Data for processing =
+-------+
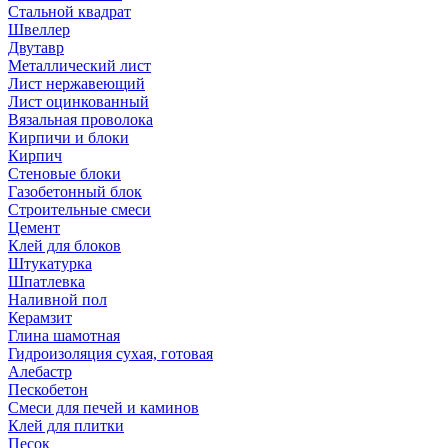
Стальной квадрат
Швеллер
Двутавр
Металлический лист
Лист нержавеющий
Лист оцинкованный
Вязальная проволока
Кирпичи и блоки
Кирпич
Стеновые блоки
Газобетонный блок
Строительные смеси
Цемент
Клей для блоков
Штукатурка
Шпатлевка
Наливной пол
Керамзит
Глина шамотная
Гидроизоляция сухая, готовая
Алебастр
Пескобетон
Смеси для печей и каминов
Клей для плитки
Песок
+-------+
Assignment =
Switch every "Клей" in the records to "Раствор" and write all of the text out again with nothing else changed. Leave the pictures out of your answer.

Answer section =
Стальной квадрат
Швеллер
Двутавр
Металлический лист
Лист нержавеющий
Лист оцинкованный
Вязальная проволока
Кирпичи и блоки
Кирпич
Стеновые блоки
Газобетонный блок
Строительные смеси
Цемент
Раствор для блоков
Штукатурка
Шпатлевка
Наливной пол
Керамзит
Глина шамотная
Гидроизоляция сухая, готовая
Алебастр
Пескобетон
Смеси для печей и каминов
Раствор для плитки
Песок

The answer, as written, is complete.